[What you should do] Each record, exactly as written, should be printed again.

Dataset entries
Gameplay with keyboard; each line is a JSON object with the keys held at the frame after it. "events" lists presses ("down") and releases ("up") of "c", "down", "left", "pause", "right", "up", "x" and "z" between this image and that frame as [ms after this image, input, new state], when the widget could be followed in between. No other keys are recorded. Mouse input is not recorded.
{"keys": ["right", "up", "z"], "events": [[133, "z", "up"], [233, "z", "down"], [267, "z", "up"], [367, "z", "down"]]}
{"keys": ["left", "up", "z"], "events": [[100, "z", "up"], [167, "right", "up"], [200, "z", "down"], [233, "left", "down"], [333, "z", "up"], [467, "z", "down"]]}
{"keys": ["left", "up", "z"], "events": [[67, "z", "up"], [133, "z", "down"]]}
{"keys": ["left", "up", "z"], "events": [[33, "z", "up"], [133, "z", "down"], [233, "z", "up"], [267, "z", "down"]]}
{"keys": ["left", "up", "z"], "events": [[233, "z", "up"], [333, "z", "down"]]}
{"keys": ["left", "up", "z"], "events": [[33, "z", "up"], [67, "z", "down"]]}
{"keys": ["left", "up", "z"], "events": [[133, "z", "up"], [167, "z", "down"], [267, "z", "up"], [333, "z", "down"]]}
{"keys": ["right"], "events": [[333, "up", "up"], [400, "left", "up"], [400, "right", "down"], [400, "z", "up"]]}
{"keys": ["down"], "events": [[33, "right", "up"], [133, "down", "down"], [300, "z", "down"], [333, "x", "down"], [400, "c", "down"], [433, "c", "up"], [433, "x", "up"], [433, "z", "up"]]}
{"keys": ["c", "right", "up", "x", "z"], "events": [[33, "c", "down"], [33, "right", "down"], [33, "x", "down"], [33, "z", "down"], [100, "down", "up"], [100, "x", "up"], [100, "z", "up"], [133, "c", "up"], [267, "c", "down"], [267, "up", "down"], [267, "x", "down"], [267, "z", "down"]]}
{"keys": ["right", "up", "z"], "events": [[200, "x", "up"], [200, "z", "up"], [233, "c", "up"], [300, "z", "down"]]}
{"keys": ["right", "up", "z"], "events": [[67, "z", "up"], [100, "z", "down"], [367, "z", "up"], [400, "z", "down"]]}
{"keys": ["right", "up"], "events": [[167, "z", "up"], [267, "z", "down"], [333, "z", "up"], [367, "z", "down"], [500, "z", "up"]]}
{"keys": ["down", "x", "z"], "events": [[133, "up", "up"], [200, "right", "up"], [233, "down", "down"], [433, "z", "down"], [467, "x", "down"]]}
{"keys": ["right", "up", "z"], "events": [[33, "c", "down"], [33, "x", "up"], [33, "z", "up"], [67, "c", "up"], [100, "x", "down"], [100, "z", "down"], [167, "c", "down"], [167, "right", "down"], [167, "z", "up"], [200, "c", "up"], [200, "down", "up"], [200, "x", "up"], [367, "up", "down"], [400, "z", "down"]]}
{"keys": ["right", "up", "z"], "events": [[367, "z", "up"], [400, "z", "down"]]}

[Response for this exercise]
Gameplay with keyboard; each line is a JSON object with the keys held at the frame after it. "events" lists presses ("down") and releases ("up") of "c", "down", "left", "pause", "right", "up", "x" and "z" between this image and that frame as [ms after this image, input, new state], when the widget could be followed in between. No other keys are recorded. Mouse input is not recorded.
{"keys": ["right", "up", "z"], "events": [[133, "z", "up"], [233, "z", "down"], [267, "z", "up"], [367, "z", "down"]]}
{"keys": ["left", "up", "z"], "events": [[100, "z", "up"], [167, "right", "up"], [200, "z", "down"], [233, "left", "down"], [333, "z", "up"], [467, "z", "down"]]}
{"keys": ["left", "up", "z"], "events": [[67, "z", "up"], [133, "z", "down"]]}
{"keys": ["left", "up", "z"], "events": [[33, "z", "up"], [133, "z", "down"], [233, "z", "up"], [267, "z", "down"]]}
{"keys": ["left", "up", "z"], "events": [[233, "z", "up"], [333, "z", "down"]]}
{"keys": ["left", "up", "z"], "events": [[33, "z", "up"], [67, "z", "down"]]}
{"keys": ["left", "up", "z"], "events": [[133, "z", "up"], [167, "z", "down"], [267, "z", "up"], [333, "z", "down"]]}
{"keys": ["right"], "events": [[333, "up", "up"], [400, "left", "up"], [400, "right", "down"], [400, "z", "up"]]}
{"keys": ["down"], "events": [[33, "right", "up"], [133, "down", "down"], [300, "z", "down"], [333, "x", "down"], [400, "c", "down"], [433, "c", "up"], [433, "x", "up"], [433, "z", "up"]]}
{"keys": ["c", "right", "up", "x", "z"], "events": [[33, "c", "down"], [33, "right", "down"], [33, "x", "down"], [33, "z", "down"], [100, "down", "up"], [100, "x", "up"], [100, "z", "up"], [133, "c", "up"], [267, "c", "down"], [267, "up", "down"], [267, "x", "down"], [267, "z", "down"]]}
{"keys": ["right", "up", "z"], "events": [[200, "x", "up"], [200, "z", "up"], [233, "c", "up"], [300, "z", "down"]]}
{"keys": ["right", "up", "z"], "events": [[67, "z", "up"], [100, "z", "down"], [367, "z", "up"], [400, "z", "down"]]}
{"keys": ["right", "up"], "events": [[167, "z", "up"], [267, "z", "down"], [333, "z", "up"], [367, "z", "down"], [500, "z", "up"]]}
{"keys": ["down", "x", "z"], "events": [[133, "up", "up"], [200, "right", "up"], [233, "down", "down"], [433, "z", "down"], [467, "x", "down"]]}
{"keys": ["right", "up", "z"], "events": [[33, "c", "down"], [33, "x", "up"], [33, "z", "up"], [67, "c", "up"], [100, "x", "down"], [100, "z", "down"], [167, "c", "down"], [167, "right", "down"], [167, "z", "up"], [200, "c", "up"], [200, "down", "up"], [200, "x", "up"], [367, "up", "down"], [400, "z", "down"]]}
{"keys": ["right", "up", "z"], "events": [[367, "z", "up"], [400, "z", "down"]]}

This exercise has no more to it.